Write the data below out exactly as it stands. Do not include the pictures.

========

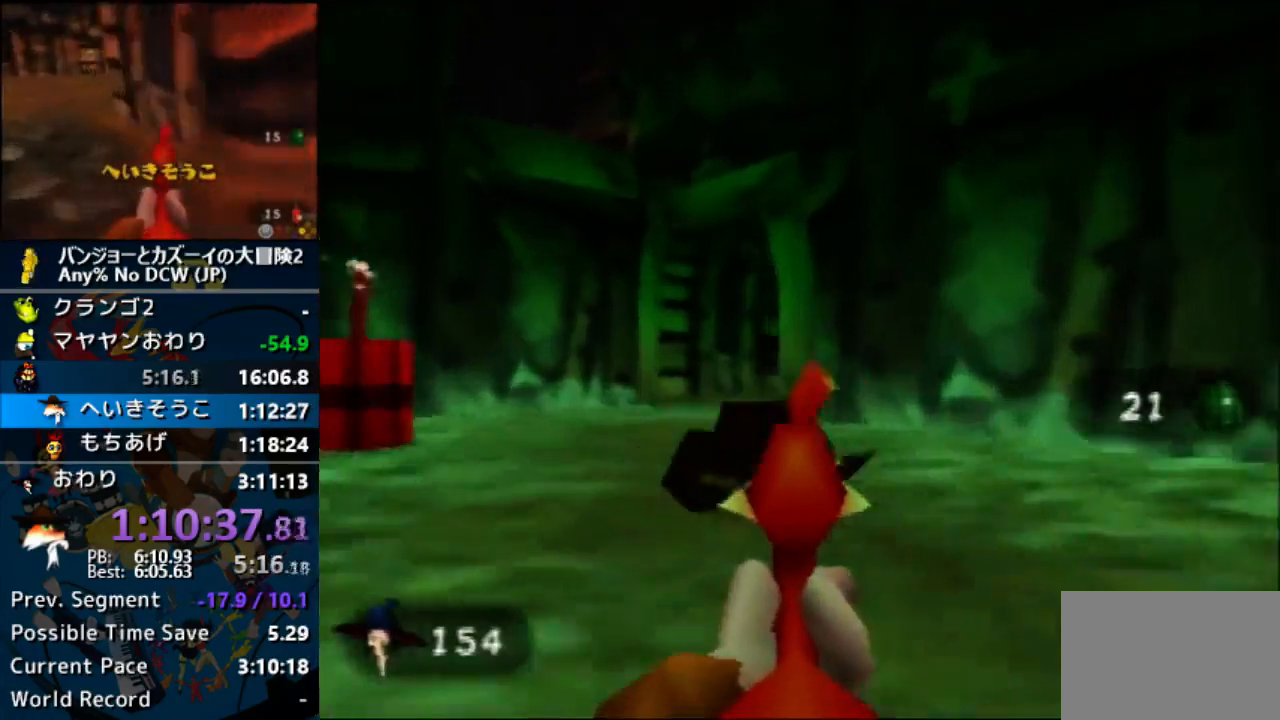
{"buttons": [], "left_stick": "up"}
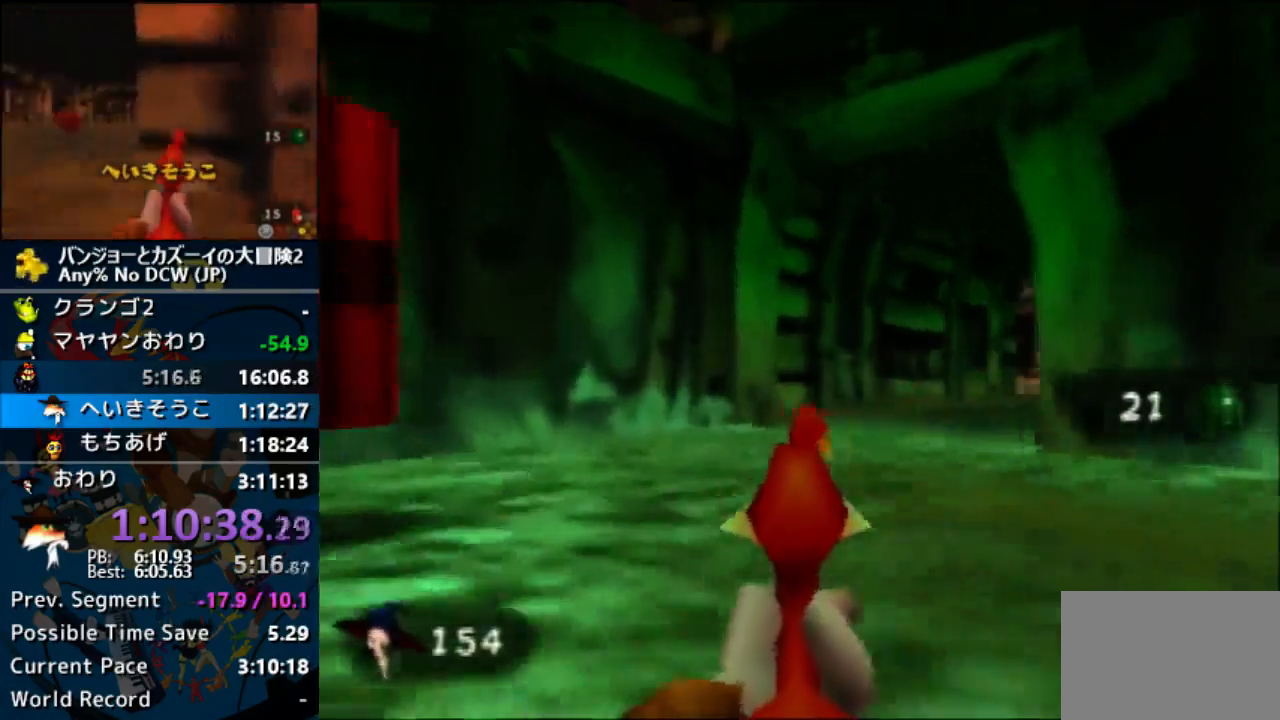
{"buttons": ["R1"], "left_stick": "up-left"}
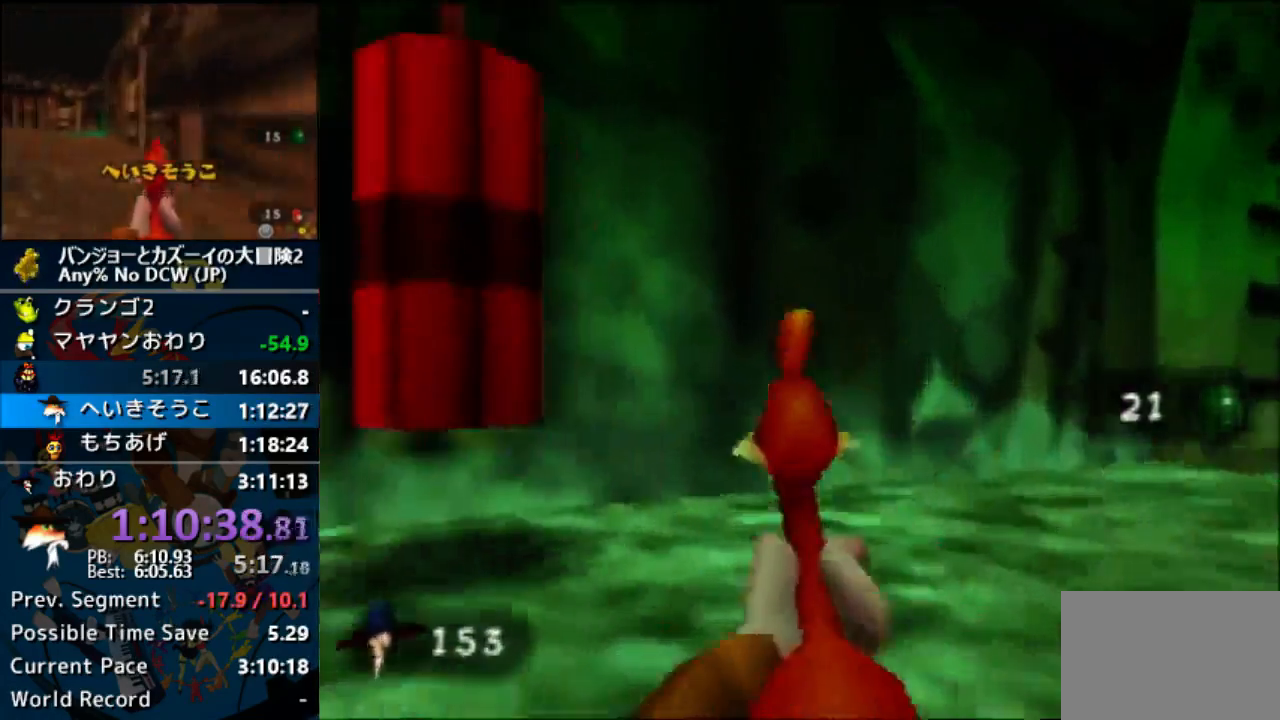
{"buttons": [], "left_stick": "up-left"}
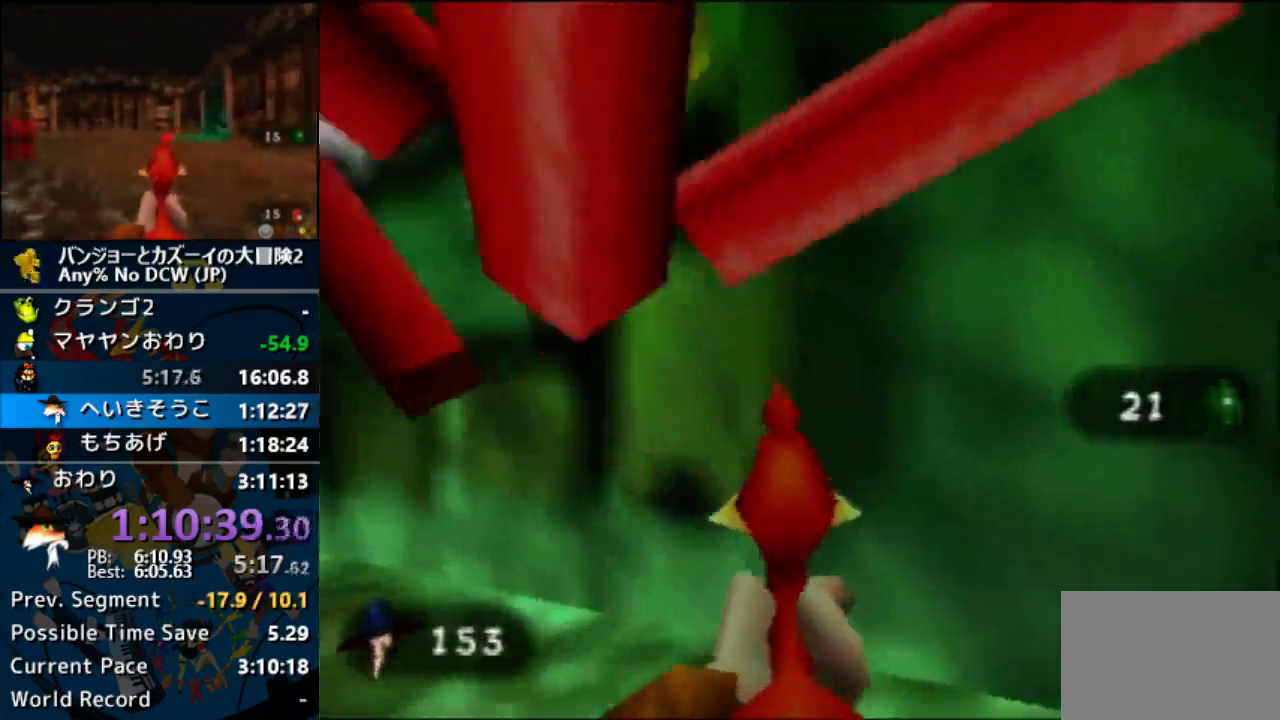
{"buttons": [], "left_stick": "up-left", "events": [[133, "left_stick", "up"], [267, "left_stick", "up-left"]]}
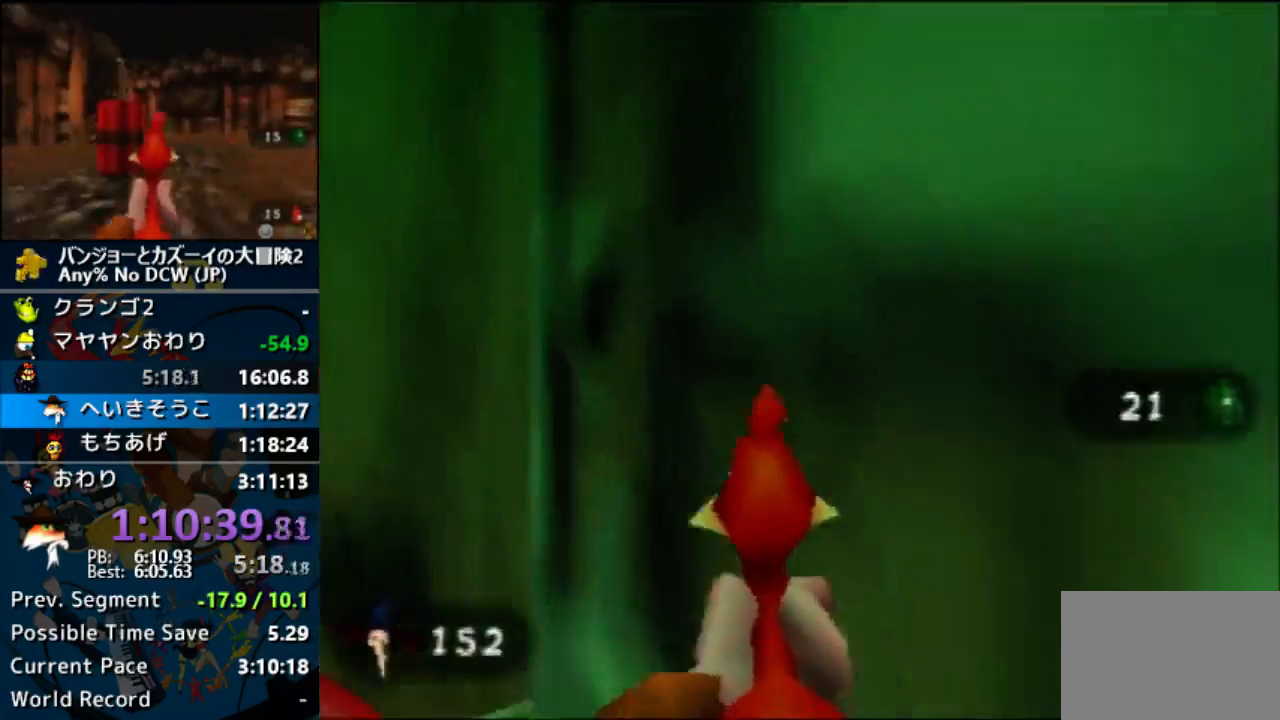
{"buttons": [], "left_stick": "up", "events": [[133, "left_stick", "up"]]}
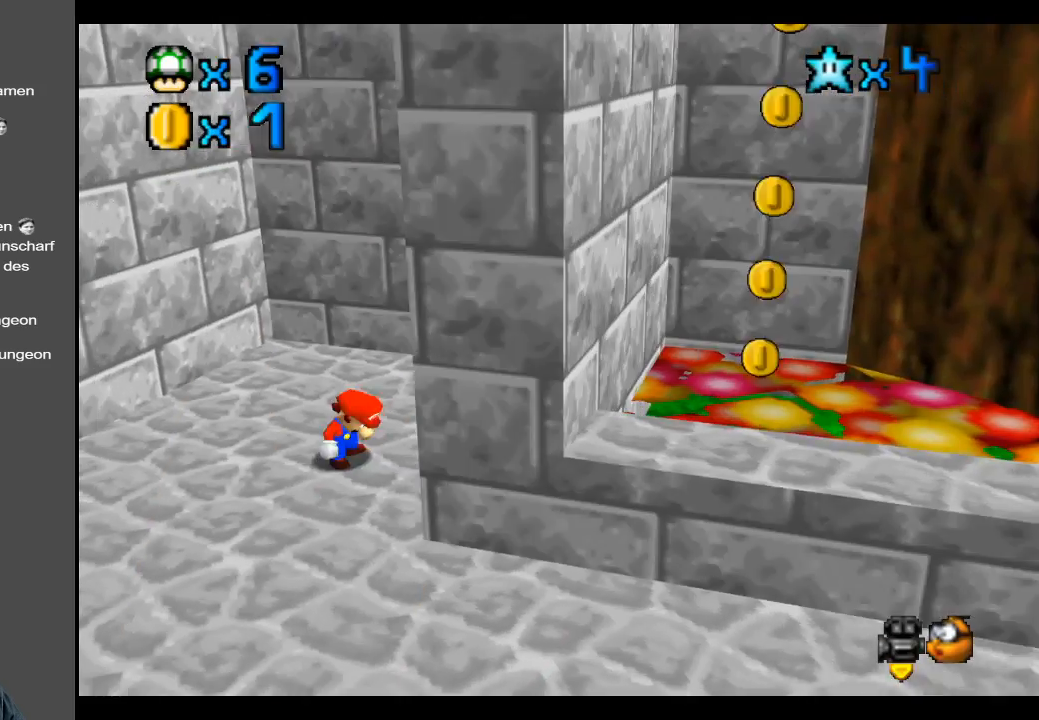
Gameplay with a controller (Xbox layout); each line is a JSON object with the inputs held at the frame after it. "events" lists button and stick changes between this image and that frame as [ms after this image, input, new state], when the widget could be followed in between. Not read: L3 R3.
{"buttons": [], "left_stick": "up-right", "right_stick": "center", "events": [[100, "left_stick", "up-right"], [383, "Y", "down"], [500, "Y", "up"]]}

========

*Result of this task:*
{"buttons": [], "left_stick": "up"}
{"buttons": ["R1"], "left_stick": "up-left"}
{"buttons": [], "left_stick": "up-left"}
{"buttons": [], "left_stick": "up-left", "events": [[133, "left_stick", "up"], [267, "left_stick", "up-left"]]}
{"buttons": [], "left_stick": "up", "events": [[133, "left_stick", "up"]]}
Gameplay with a controller (Xbox layout); each line is a JSON object with the inputs held at the frame after it. "events" lists button and stick changes between this image and that frame as [ms after this image, input, new state], when the widget could be followed in between. Not read: L3 R3.
{"buttons": [], "left_stick": "up-right", "right_stick": "center", "events": [[100, "left_stick", "up-right"], [383, "Y", "down"], [500, "Y", "up"]]}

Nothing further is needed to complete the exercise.